I'm new to SSIS and need help on this one. I found an article which describes how to detect rows which exist and which have changed. The part that I'm missing is how to update rows that changed. I found some articles which say that it's also good solution to delete records which have changed and insert new recordset. The thing is I don't know how to do that step of deleting (red box).
Any suggestions?
If you have to delete the rows within Data Flow Task, then you need to use the OLE DB Command
transformation and write a DELETE statement like DELETE FROM dbo.Table WHERE ColumnName = ?
. Then in the column mappings of the OLE DB Command transformation, you will map the parameter represented by the question mark with the data that comes from the previous transformation. In your case, the data that comes from Union All 2.
However, I wouldn't recommend that option because OLE DB Command executes for every row and it might slow down your package if there are too many rows.
I would recommend something like this:
Redirect the output from the Union All 2
to a temporary staging table (say dbo.Staging) using OLE DB Destination.
Let's us assume that your final destination table is dbo.Destination. Now, your Staging table has all the records that should be deleted from the table Destination.
On the Control Flow tab, place an Execute SQL Task
after the Data Flow Task
. In the Execute SQL Task, write an SQL statement or use a stored procedure that would call an SQL statement to join the records between Staging and Destination to delete all the matching rows from Destination table.
Also, place another Execute SQL Task before the Data Flow Task. In this Execute SQL Task, delete/truncate rows from the Staging table.
Something like this might work to delete the rows:.
DELETE D
FROM dbo.Destination D
INNER JOIN dbo.Staging S
ON D.DestinationId = S.StagingId
Hope that helps.
In addition to user756519 answer. If you have millions of records to delete the last step (4) for ExecuteSQL Delete statement can be done in batches with something like this:
WHILE (1=1)
BEGIN
DELETE D
from dbo.Destination D
inner join
(
-- select ids that should be removed from table
SELECT TOP(10000) DestinationId
FROM
(
SELECT
D1.DestinationId,
S.StagingId
from
dbo.Destination as D1
LEFT JOIN
dbo.Staging as S
ON
D1.DestinationId = S.StagingId
) AS G
WHERE
StagingId IS NULL
) as R
on D.DestinationId = R.DestinationId;
IF @@ROWCOUNT < 1 BREAK
-- info message
DECLARE @timestamp VARCHAR(50)
SELECT @timestamp = CAST(getdate() AS VARCHAR)
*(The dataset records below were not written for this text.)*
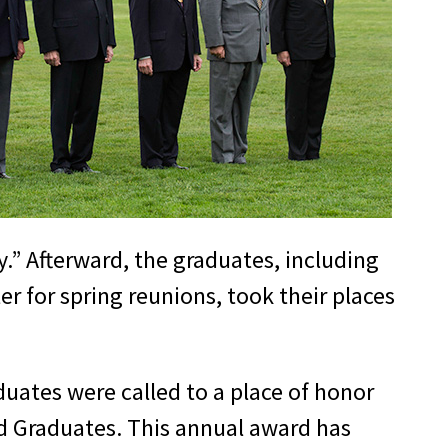
y.” Afterward, the graduates, including
r for spring reunions, took their places
duates were called to a place of honor
d Graduates. This annual award has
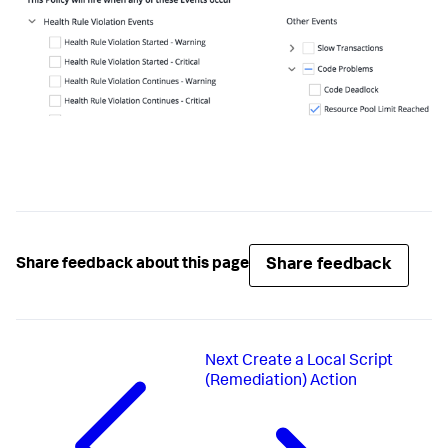
Share feedback
Share feedback about this page
Next
Create a Local Script
(Remediation) Action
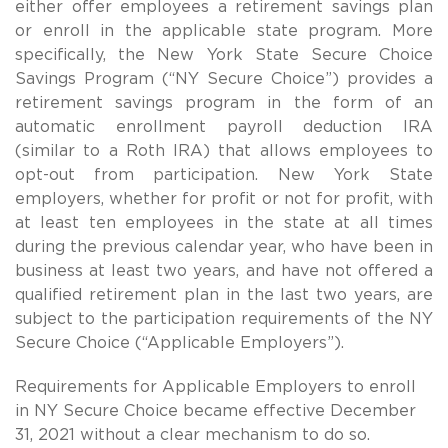
either offer employees a retirement savings plan
or enroll in the applicable state program. More
specifically, the New York State Secure Choice
Savings Program (“NY Secure Choice”) provides a
retirement savings program in the form of an
automatic enrollment payroll deduction IRA
(similar to a Roth IRA) that allows employees to
opt-out from participation. New York State
employers, whether for profit or not for profit, with
at least ten employees in the state at all times
during the previous calendar year, who have been in
business at least two years, and have not offered a
qualified retirement plan in the last two years, are
subject to the participation requirements of the NY
Secure Choice (“Applicable Employers”).
Requirements for Applicable Employers to enroll
in NY Secure Choice became effective December
31, 2021 without a clear mechanism to do so.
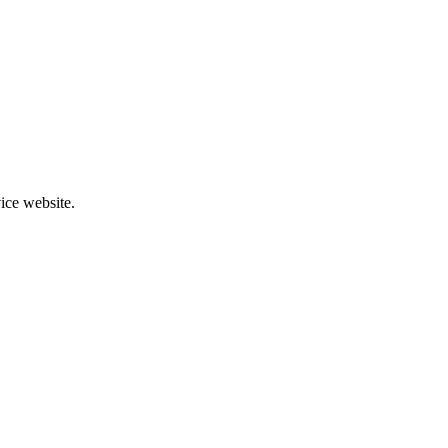
ice website.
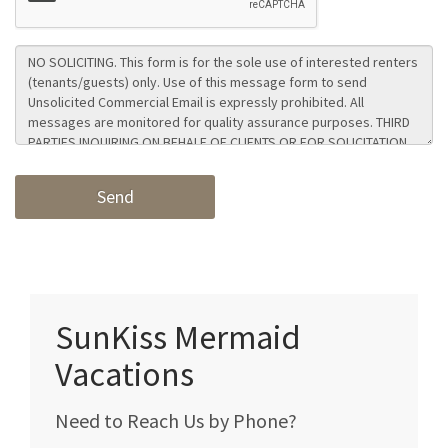
SunKiss Mermaid
Vacations
Need to Reach Us by Phone?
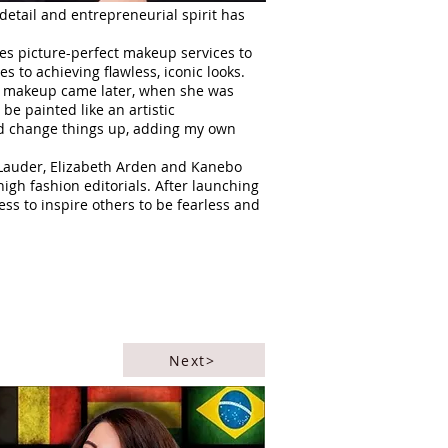
 detail and entrepreneurial spirit has
es picture-perfect makeup services to
s to achieving flawless, iconic looks.
and makeup came later, when she was
be painted like an artistic
and change things up, adding my own
e Lauder, Elizabeth Arden and Kanebo
igh fashion editorials. After launching
ss to inspire others to be fearless and
Next>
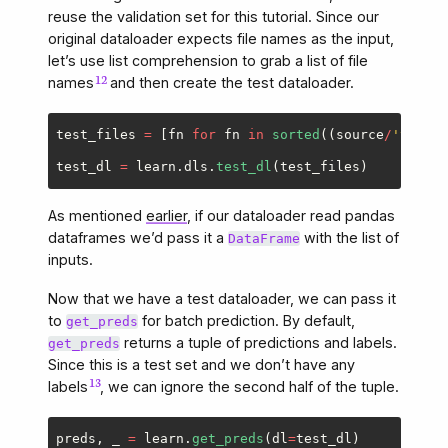
reuse the validation set for this tutorial. Since our
original dataloader expects file names as the input,
let’s use list comprehension to grab a list of file
names
and then create the test dataloader.
test_files
=
[
fn
for
fn
in
sorted
((
source
/
'
val
'
).
test_dl
=
learn
.
dls
.
test_dl
(
test_files
)
As mentioned
earlier
, if our dataloader read pandas
dataframes we’d pass it a
with the list of
DataFrame
inputs.
Now that we have a test dataloader, we can pass it
to
for batch prediction. By default,
get_preds
returns a tuple of predictions and labels.
get_preds
Since this is a test set and we don’t have any
labels
, we can ignore the second half of the tuple.
preds
,
_
=
learn
.
get_preds
(
dl
=
test_dl
)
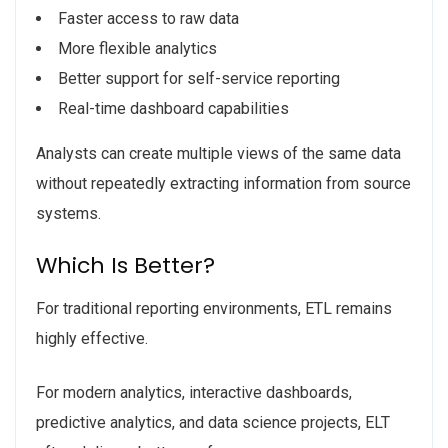
Faster access to raw data
More flexible analytics
Better support for self-service reporting
Real-time dashboard capabilities
Analysts can create multiple views of the same data
without repeatedly extracting information from source
systems.
Which Is Better?
For traditional reporting environments, ETL remains
highly effective.
For modern analytics, interactive dashboards,
predictive analytics, and data science projects, ELT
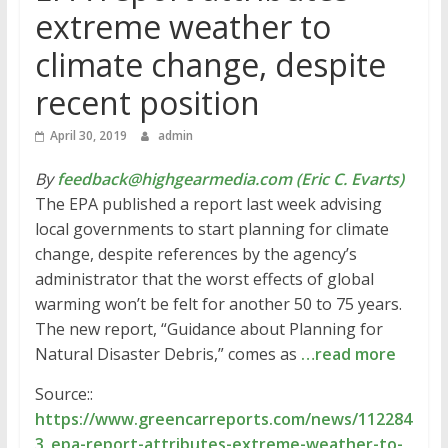
extreme weather to
climate change, despite
recent position
April 30, 2019
admin
By
feedback@highgearmedia.com (Eric C. Evarts)
The EPA published a report last week advising
local governments to start planning for climate
change, despite references by the agency’s
administrator that the worst effects of global
warming won’t be felt for another 50 to 75 years.
The new report, “Guidance about Planning for
Natural Disaster Debris,” comes as
…read more
Source::
https://www.greencarreports.com/news/112284
3_epa-report-attributes-extreme-weather-to-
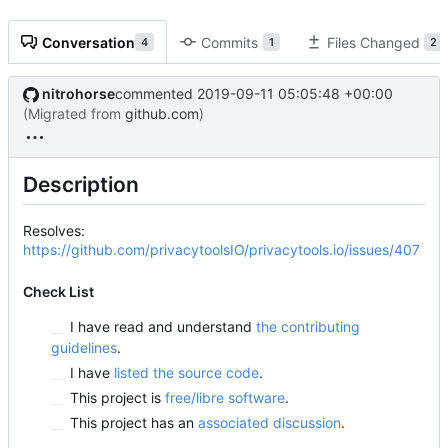
Conversation
Commits
Files Changed
4
1
2
nitrohorse
commented
2019-09-11 05:05:48 +00:00
(Migrated from
github.com
)
Description
Resolves:
https://github.com/privacytoolsIO/privacytools.io/issues/407
Check List
I have read and understand
the contributing
guidelines
.
I have
listed the source code
.
This project is
free/libre software
.
This project has an
associated discussion
.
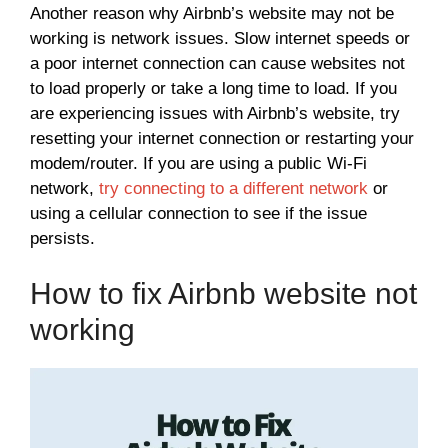
Another reason why Airbnb’s website may not be
working is network issues. Slow internet speeds or
a poor internet connection can cause websites not
to load properly or take a long time to load. If you
are experiencing issues with Airbnb’s website, try
resetting your internet connection or restarting your
modem/router. If you are using a public Wi-Fi
network,
try connecting to a different network
or
using a cellular connection to see if the issue
persists.
How to fix Airbnb website not
working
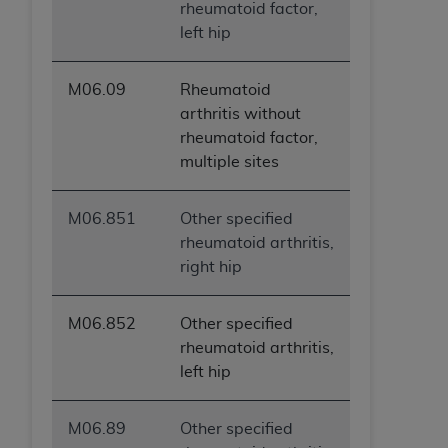
rheumatoid factor,
left hip
M06.09
Rheumatoid
arthritis without
rheumatoid factor,
multiple sites
M06.851
Other specified
rheumatoid arthritis,
right hip
M06.852
Other specified
rheumatoid arthritis,
left hip
M06.89
Other specified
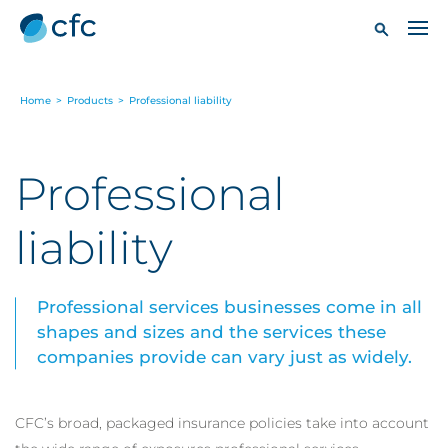
Home
>
Products
>
Professional liability
Professional
liability
Professional services businesses come in all
shapes and sizes and the services these
companies provide can vary just as widely.
CFC’s broad, packaged insurance policies take into account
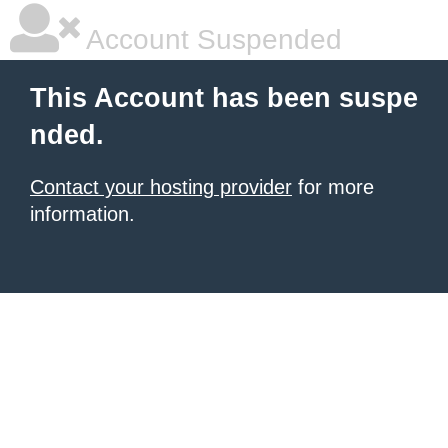
Account Suspended
This Account has been suspe
nded.
Contact your hosting provider
for more
information.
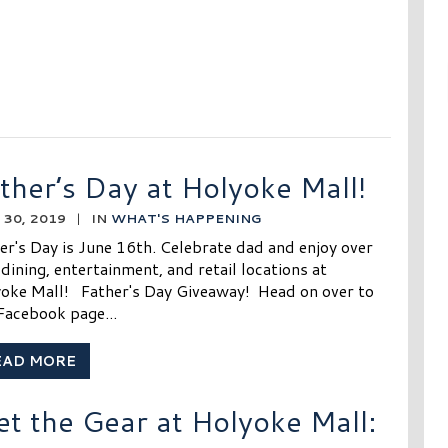
ther’s Day at Holyoke Mall!
30, 2019
|
IN
WHAT'S HAPPENING
er's Day is June 16th. Celebrate dad and enjoy over
dining, entertainment, and retail locations at
oke Mall! Father's Day Giveaway! Head on over to
Facebook page...
EAD MORE
et the Gear at Holyoke Mall:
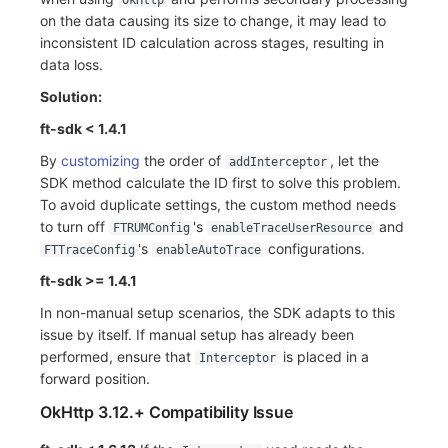
OkHttp
on the data causing its size to change, it may lead to
inconsistent ID calculation across stages, resulting in
data loss.
Solution:
ft-sdk < 1.4.1
By
customizing
the order of
, let the
addInterceptor
SDK method calculate the ID first to solve this problem.
To avoid duplicate settings, the custom method needs
to turn off
's
and
FTRUMConfig
enableTraceUserResource
's
configurations.
FTTraceConfig
enableAutoTrace
ft-sdk >= 1.4.1
In non-manual setup scenarios, the SDK adapts to this
issue by itself. If manual setup has already been
performed, ensure that
is placed in a
Interceptor
forward position.
OkHttp 3.12.+ Compatibility Issue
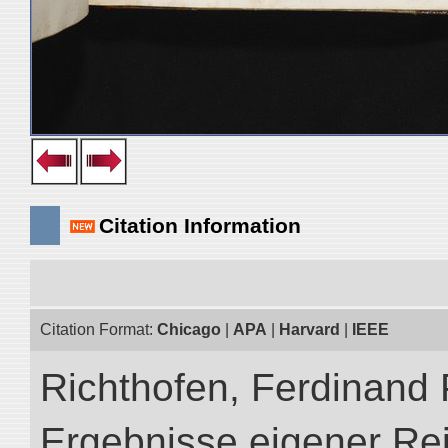
Citation Information
Citation Format:
Chicago
|
APA
|
Harvard
|
IEEE
Richthofen, Ferdinand 
Ergebnisse eigener Re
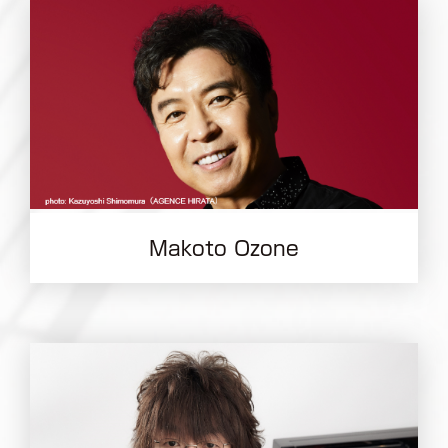
Makoto Ozone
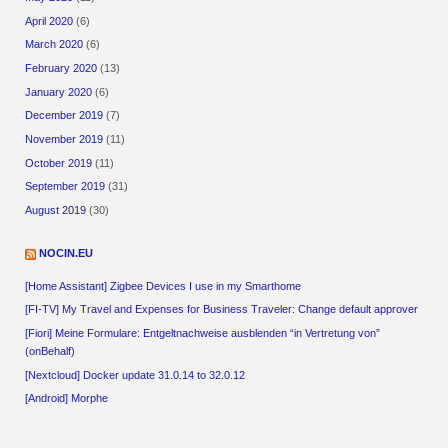
April 2020
(6)
March 2020
(6)
February 2020
(13)
January 2020
(6)
December 2019
(7)
November 2019
(11)
October 2019
(11)
September 2019
(31)
August 2019
(30)
NOCIN.EU
[Home Assistant] Zigbee Devices I use in my Smarthome
[FI-TV] My Travel and Expenses for Business Traveler: Change default approver
[Fiori] Meine Formulare: Entgeltnachweise ausblenden “in Vertretung von”
(onBehalf)
[Nextcloud] Docker update 31.0.14 to 32.0.12
[Android] Morphe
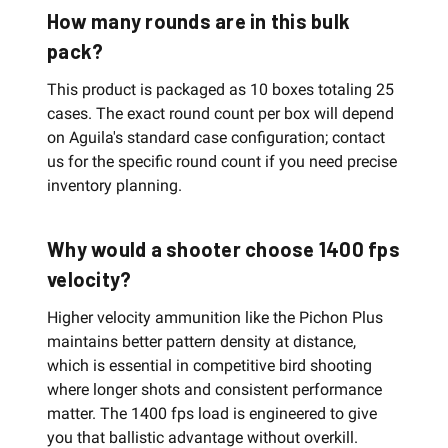
How many rounds are in this bulk
pack?
This product is packaged as 10 boxes totaling 25
cases. The exact round count per box will depend
on Aguila's standard case configuration; contact
us for the specific round count if you need precise
inventory planning.
Why would a shooter choose 1400 fps
velocity?
Higher velocity ammunition like the Pichon Plus
maintains better pattern density at distance,
which is essential in competitive bird shooting
where longer shots and consistent performance
matter. The 1400 fps load is engineered to give
you that ballistic advantage without overkill.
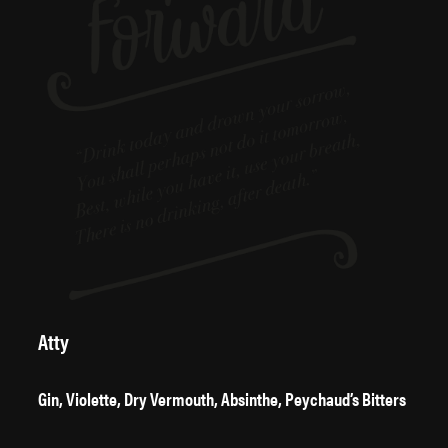
Atty
Gin, Violette, Dry Vermouth, Absinthe, Peychaud’s Bitters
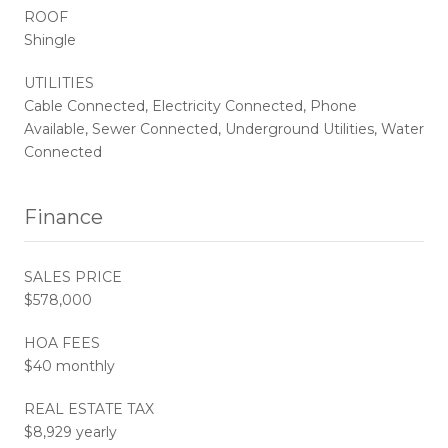
ROOF
Shingle
UTILITIES
Cable Connected, Electricity Connected, Phone
Available, Sewer Connected, Underground Utilities, Water
Connected
Finance
SALES PRICE
$578,000
HOA FEES
$40 monthly
REAL ESTATE TAX
$8,929 yearly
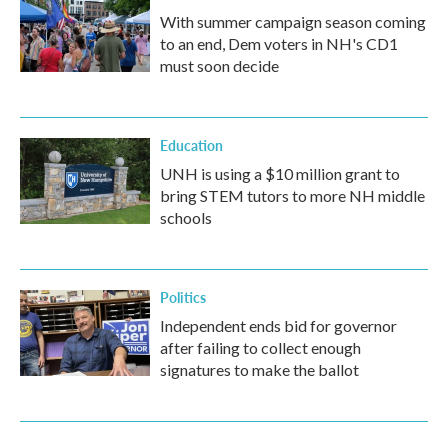
With summer campaign season coming
to an end, Dem voters in NH's CD1
must soon decide
Education
UNH is using a $10 million grant to
bring STEM tutors to more NH middle
schools
Politics
Independent ends bid for governor
after failing to collect enough
signatures to make the ballot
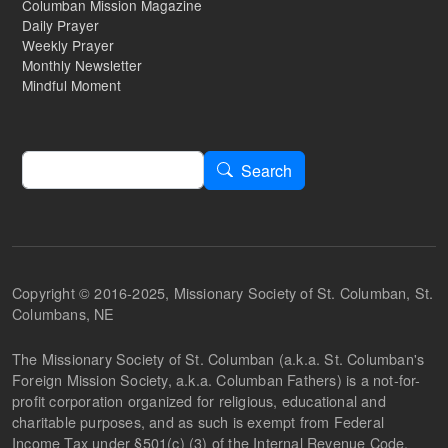
Columban Mission Magazine
Daily Prayer
Weekly Prayer
Monthly Newsletter
Mindful Moment
Search
Search
Copyright © 2016-2025, Missionary Society of St. Columban, St.
Columbans, NE
The Missionary Society of St. Columban (a.k.a. St. Columban's
Foreign Mission Society, a.k.a. Columban Fathers) is a not-for-
profit corporation organized for religious, educational and
charitable purposes, and as such is exempt from Federal
Income Tax under §501(c) (3) of the Internal Revenue Code.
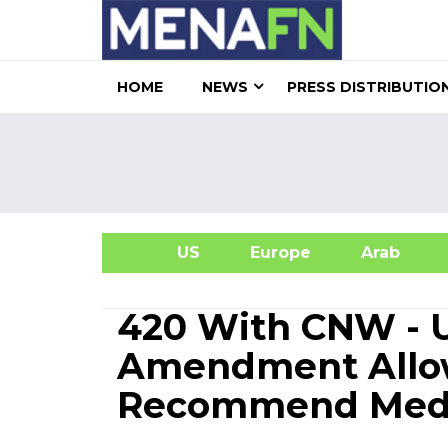
HOME
NEWS
PRESS DISTRIBUTIO
US
Europe
Arab
A
420 With CNW - 
Amendment Allow
Recommend Medi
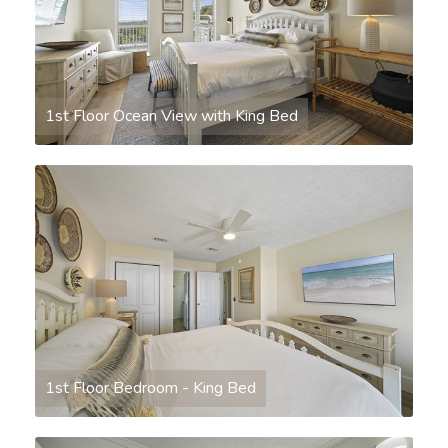
1st Floor Ocean View with King Bed
1st Floor Bedroom - King Bed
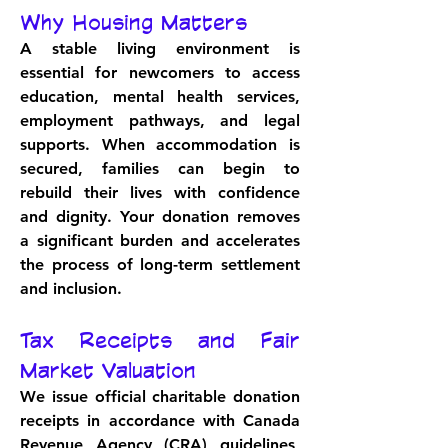
Why Housing Matters
A stable living environment is 
essential for newcomers to access 
education, mental health services, 
employment pathways, and legal 
supports. When accommodation is 
secured, families can begin to 
rebuild their lives with confidence 
and dignity. Your donation removes 
a significant burden and accelerates 
the process of long-term settlement 
and inclusion.
Tax Receipts and Fair 
Market Valuation
We issue official charitable donation 
receipts in accordance with Canada 
Revenue Agency (CRA) guidelines, 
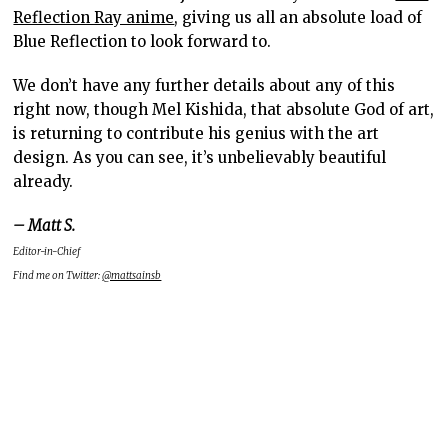
Reflection Ray anime
, giving us all an absolute load of
Blue Reflection to look forward to.
We don’t have any further details about any of this
right now, though Mel Kishida, that absolute God of art,
is returning to contribute his genius with the art
design. As you can see, it’s unbelievably beautiful
already.
– Matt S.
Editor-in-Chief
Find me on Twitter:
@mattsainsb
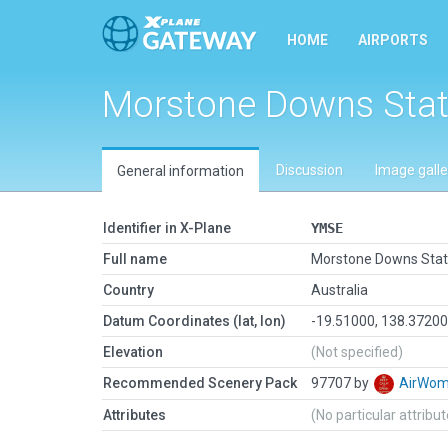
HOME
AIRPORTS
Morstone Downs Stat
Discussion
Image galle
General information
Identifier in X-Plane
YMSE
Full name
Morstone Downs Stat
Country
Australia
Datum Coordinates (lat, lon)
-19.51000, 138.3720
Elevation
(Not specified)
Recommended Scenery Pack
97707 by
AirWo
Attributes
(No particular attribu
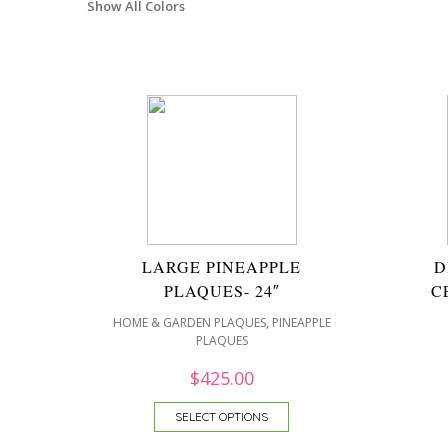
Show All Colors
LARGE PINEAPPLE
D
PLAQUES- 24″
C
,
HOME & GARDEN PLAQUES
PINEAPPLE
PLAQUES
$
425.00
SELECT OPTIONS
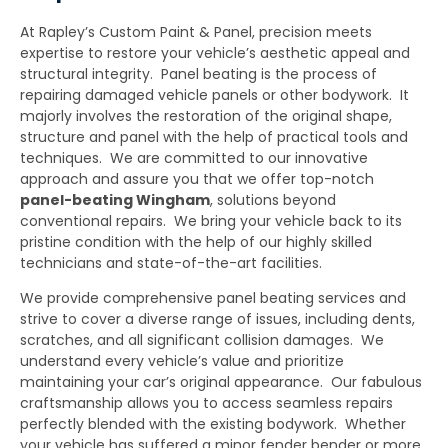
At Rapley’s Custom Paint & Panel, precision meets
expertise to restore your vehicle’s aesthetic appeal and
structural integrity. Panel beating is the process of
repairing damaged vehicle panels or other bodywork. It
majorly involves the restoration of the original shape,
structure and panel with the help of practical tools and
techniques. We are committed to our innovative
approach and assure you that we offer top-notch
panel-beating Wingham
,
solutions beyond
conventional repairs. We bring your vehicle back to its
pristine condition with the help of our highly skilled
technicians and state-of-the-art facilities.
We provide comprehensive panel beating services and
strive to cover a diverse range of issues, including dents,
scratches, and all significant collision damages. We
understand every vehicle’s value and prioritize
maintaining your car’s original appearance. Our fabulous
craftsmanship allows you to access seamless repairs
perfectly blended with the existing bodywork. Whether
your vehicle has suffered a minor fender bender or more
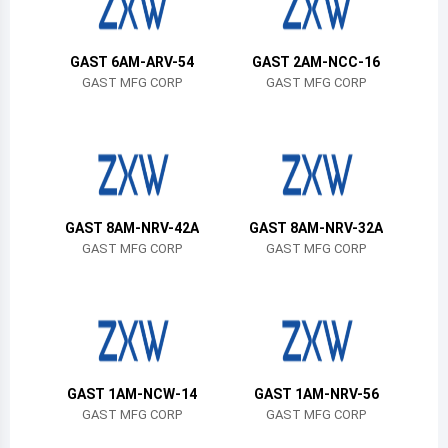
Belize
Bermuda
GAST 6AM-ARV-54
GAST 2AM-NCC-16
GAST MFG CORP
GAST MFG CORP
Bolivia
Brazil
Barbados
Brunei
GAST 8AM-NRV-42A
GAST 8AM-NRV-32A
GAST MFG CORP
GAST MFG CORP
Bhutan
Botswana
Central African Republic
Canada
GAST 1AM-NCW-14
GAST 1AM-NRV-56
GAST MFG CORP
GAST MFG CORP
Switzerland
RAISERROR ('Chunk deleted %s', 10, 1,@timestamp) WITH NOWAIT
END
I recomend you to use Spoon (Kettle) it's more flexible, it has a design tool called "Dimension lookup/update" that helps you to maintenance a dimension table, you can specify which action you want depends of the column changes (update the record, insert new record) all these based on a time-version control of the records.